Due anni e sei mesi a una maîtresse: era accusata anche di sequestro
La donna, una 55enne brasiliana, era stata denunciata da una connazionale che affermava di essere stata rinchiusa e costretta a prostituirsiSono cadute le accuse più gravi a carico di S.F.C., la donna di nazionalità brasiliana rinviata a giudizio per sequestro di persona e sfruttamento della prostituzione dopo la denuncia di una connazionale nel giugno di due anni fa. Per la sola ipotesi di favoreggiamento della prostituzione l’imputata, classe 1969, residente a Saluzzo, è stata condannata dal giudice Giovanni Mocci a due anni e sei mesi di carcere.
L’indagine a suo carico era partita da una segnalazione del console onorario del Brasile a Venezia, raggiunta da una ragazza che le aveva raccontato di essere stata segregata a Cuneo. La giovane era da poco in Italia e non conosceva la lingua: affermava inoltre di non sapere dove si trovasse l’appartamento in cui era stata rinchiusa. Solo leggendo una bolletta aveva individuato l’indirizzo presunto e chiesto aiuto alla rappresentante diplomatica del suo Paese, tramite il cellulare. Dalle ricerche sull’utenza telefonica, intestata alla zia della persona offesa, è emerso in seguito che il numero della brasiliana era associato a un’inserzione su un sito d’incontri a luci rosse.
Gli agenti della Squadra Mobile della Questura l’avevano rintracciata in un alloggio di via Schiaparelli, al civico 12. Qui i poliziotti avevano identificato anche la presunta maîtresse e trovato un’agenda su cui erano trascritte varie somme di denaro, ritenute provento dell’attività di lenocinio. In aula l’imputata ha ammesso di svolgere a sua volta l’attività di prostituta e di aver aiutato la connazionale, presentatale dalla zia: “Mi sono convinta che quando lei è arrivata in Italia fosse già tutto organizzato, per farle avere il permesso di soggiorno. Qualcuno deve averle detto che facendo una denuncia per sequestro avrebbe avuto maggiori possibilità di ottenere un permesso e di non essere espulsa”.
Al termine dell’istruttoria il sostituto procuratore aveva chiesto una condanna a tre anni per entrambi i capi d’imputazione, pur inquadrando la vicenda in un “contesto domestico”: “Non stiamo parlando di quei fenomeni che conosciamo dalla cronaca giudiziaria, dove è implicata la criminalità organizzata e c’è una vera tratta”. Anche il sequestro di persona, a giudizio dell’accusa, era provato almeno per un intero pomeriggio: a dimostrarlo il fatto che la donna avesse inviato note vocali nelle quali affermava di essere “rinchiusa” e non avesse ricevuto nessun cliente. Quanto allo sfruttamento, il procuratore ha rilevato che “la divisione delle spese di casa è già un vantaggio economico, perché è un risparmio di spesa. Ad avviso della Procura, quello dell’imputata è stato un vero investimento sull’attività della persona offesa”.

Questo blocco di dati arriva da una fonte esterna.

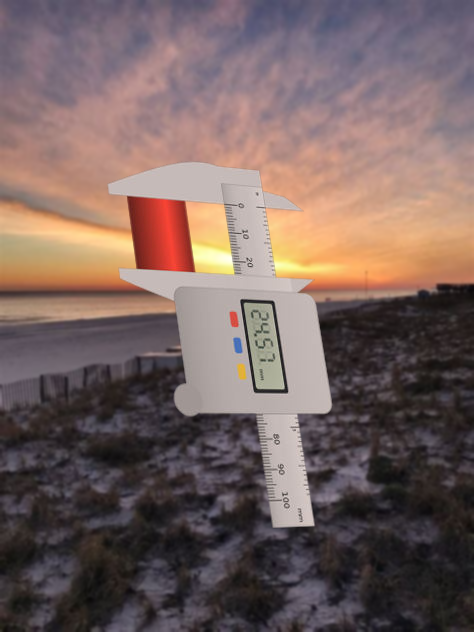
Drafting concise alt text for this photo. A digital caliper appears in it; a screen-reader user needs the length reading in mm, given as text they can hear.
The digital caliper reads 24.57 mm
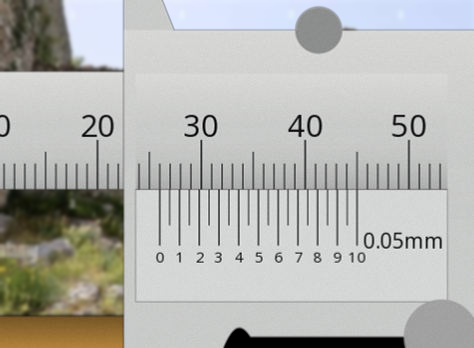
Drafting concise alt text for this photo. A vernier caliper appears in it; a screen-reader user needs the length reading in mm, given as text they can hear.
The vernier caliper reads 26.0 mm
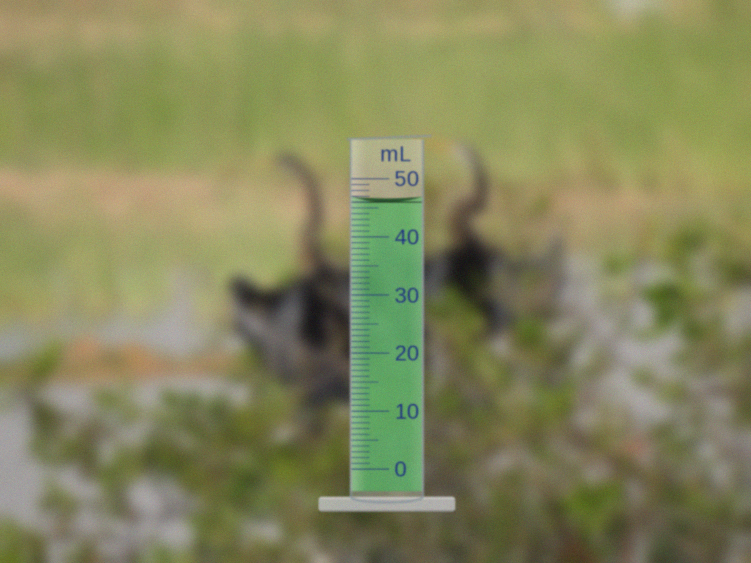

Gli avvocati Stefania Martino e Alessandra Piano, per la difesa, si sono concentrate invece sulle “numerose lacune” dell’autrice della denuncia, che sarebbero emerse sia dalle prime dichiarazioni che in incidente probatorio. Rilevante, a giudizio dei legali, il fatto che lei stessa si fosse messa in contatto con uno studio fotografico di Torino per realizzare foto nuda e in lingerie: “Sapeva che cosa andasse a fare e l’ha chiesto lei stessa. E la zia lo sapeva a sua volta, infatti ha chiesto all’imputata di aiutarla con la lingua”. Se davvero fosse stata sequestrata, hanno osservato inoltre le legali, “sarebbe potuta uscire per chiedere aiuto. Tutto questo non è stato fatto. Era lei che apriva la porta ai clienti”.